On a cloudy day in January, she picked me up from my house in South Minneapolis, to go to Fort Snelling National Cemetery to fetch the Christmas wreath from my father’s grave. We have both been there many times; you would think we would know the way.
She drives around the airport and the Mall of America, and then we find ourselves heading north on a side street that will allow us to go east on the freeway, then south again, and then north, circling the cemetery like an airplane in a holding pattern. And this prompts Mom to recall a time when, as a Girl Scout leader, she led her troop on a hike and got lost.
“The red mark on my compass needle had worn off,” she explains. “And your dad said, ‘You don’t need that, any idiot knows north from south.’” She mimics the way he would say it, and laughs.
At last we find the entrance to the cemetery; the section; the marker. We retrieve the fading wreath, visit the nearby graves as though calling on neighbors, and linger a moment to look around. She tells me why she likes this cemetery, how she thinks that Dad would like the close proximity to the airport, the airplanes passing overhead.
Our task complete, we get back in the car to go home. First we cross the Minnesota River going east, then cross it back again going west. “I suppose I should get a GPS,” she muses as we eventually find the route back to my house.
June 2011
This time I am driving. I pick up Mom from her apartment in Shoreview, Minnesota, to go see her sister Delores in Milwaukee. We know that Aunt Delores is nearing the end of her life. We plan to stay the night and return home the next day.
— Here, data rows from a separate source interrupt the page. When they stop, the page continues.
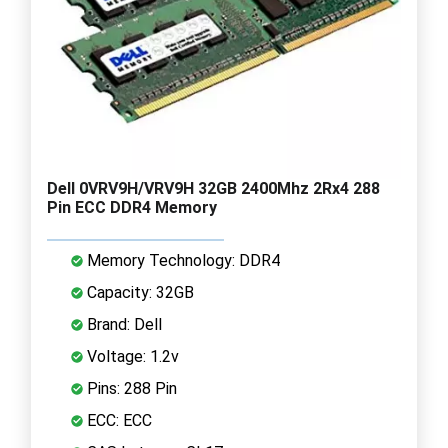
Dell 0VRV9H/VRV9H 32GB 2400Mhz 2Rx4 288
Pin ECC DDR4 Memory
Memory Technology: DDR4
Capacity: 32GB
Brand: Dell
Voltage: 1.2v
Pins: 288 Pin
ECC: ECC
As we head east on Interstate 94, we also know that we will encounter road construction; Mom now has a GPS, so she brought it along to help us navigate. When we exit the freeway and begin to travel the byways, we pass through many pretty little resort towns; this is a pleasant detour, and it is reassuring that we have with us a device that knows where we are going, even when we don’t.
But I still get confused, and sometimes go straight where it meant for me to turn left, and when this happens, the calm feminine voice of the GPS says, “Recalibrating …” as it comes up with a way to get us back on course.
After a visit filled with reminiscence and laughter, it is time to go home. The GPS skillfully guides us back to the freeway, with only one or two recalibrations, which put Mom in a thoughtful mood. She says, “I wonder if that’s what God does, when we stray from His intended path. I wonder if He doesn’t recalibrate, to find another way, to continue to guide us, even when we are confused or lost or unsure of the destination.”
When we are close to her apartment once again, we know the way and choose a slightly different route from the one preferred by the GPS. It no longer represents divine wisdom as it repeatedly tells us to turn around and go a different way; we laugh as we recall that my sister, Penny, has named her GPS Ethel, and seems to enjoy confounding it. It is just a machine, after all.
But I am left with the image of a divine navigator, patiently guiding us whether we are lost or willfull, not taking our wrong turns personally. Of course Mom would think of such a metaphor.